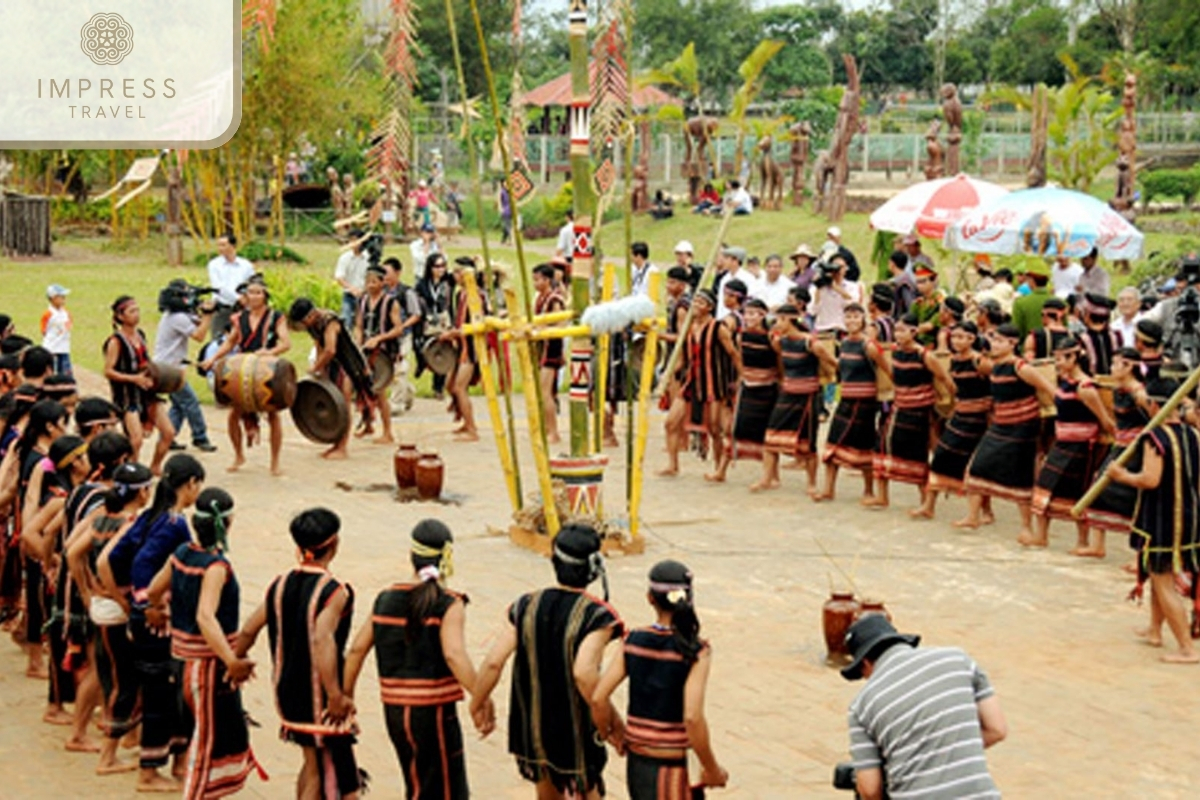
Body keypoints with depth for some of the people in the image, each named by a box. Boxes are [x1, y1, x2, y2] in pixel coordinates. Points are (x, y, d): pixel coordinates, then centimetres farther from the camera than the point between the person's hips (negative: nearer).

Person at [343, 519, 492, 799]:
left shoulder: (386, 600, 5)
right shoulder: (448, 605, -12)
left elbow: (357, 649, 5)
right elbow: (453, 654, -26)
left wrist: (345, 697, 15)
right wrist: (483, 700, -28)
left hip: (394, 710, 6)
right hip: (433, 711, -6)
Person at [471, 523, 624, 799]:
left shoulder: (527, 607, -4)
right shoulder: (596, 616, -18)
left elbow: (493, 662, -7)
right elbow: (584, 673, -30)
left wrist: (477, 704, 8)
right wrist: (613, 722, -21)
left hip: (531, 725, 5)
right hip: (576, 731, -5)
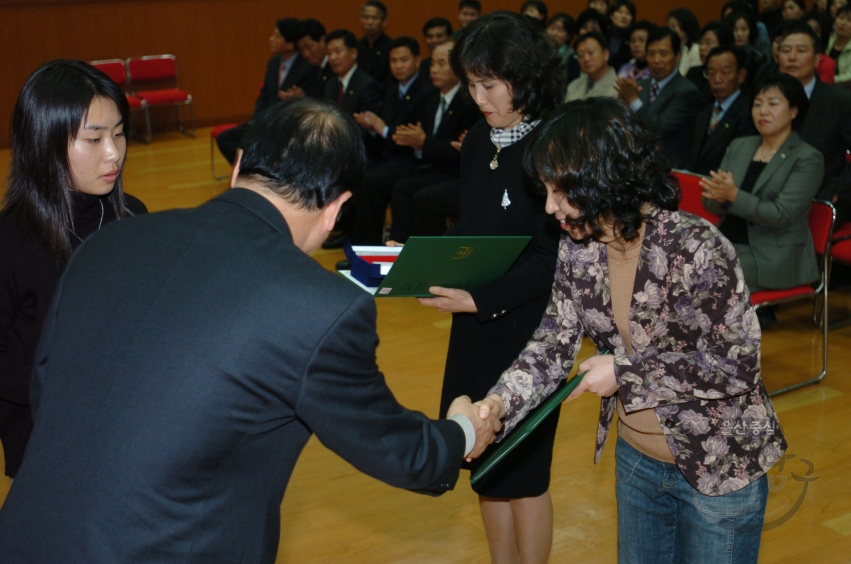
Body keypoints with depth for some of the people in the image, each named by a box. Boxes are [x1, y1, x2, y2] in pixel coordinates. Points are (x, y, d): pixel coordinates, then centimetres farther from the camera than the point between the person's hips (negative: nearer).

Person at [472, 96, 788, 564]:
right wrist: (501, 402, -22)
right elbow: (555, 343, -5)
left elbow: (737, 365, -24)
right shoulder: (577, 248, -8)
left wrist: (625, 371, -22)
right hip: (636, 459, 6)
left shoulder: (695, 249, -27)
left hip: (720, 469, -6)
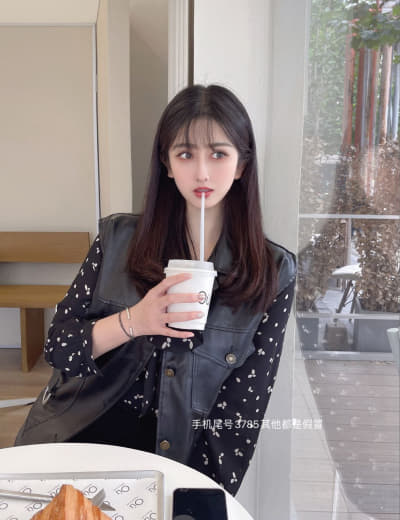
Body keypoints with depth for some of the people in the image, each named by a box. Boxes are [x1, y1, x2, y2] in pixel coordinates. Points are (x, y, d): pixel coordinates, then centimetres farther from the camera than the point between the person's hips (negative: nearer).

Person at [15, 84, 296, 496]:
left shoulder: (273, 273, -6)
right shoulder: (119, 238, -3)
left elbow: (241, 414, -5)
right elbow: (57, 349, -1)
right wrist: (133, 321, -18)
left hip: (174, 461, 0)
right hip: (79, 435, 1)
· · · · ·
§ **Task directions**: Once you have found every line in the listing that holds the string "wrist", copy each of them.

§ **Solution to this task**:
left wrist: (345, 697, 15)
right wrist: (483, 700, -28)
left wrist: (477, 704, 8)
right wrist: (613, 722, -21)
right wrist: (501, 402, -22)
left wrist: (625, 371, -22)
right wrist: (133, 321, -18)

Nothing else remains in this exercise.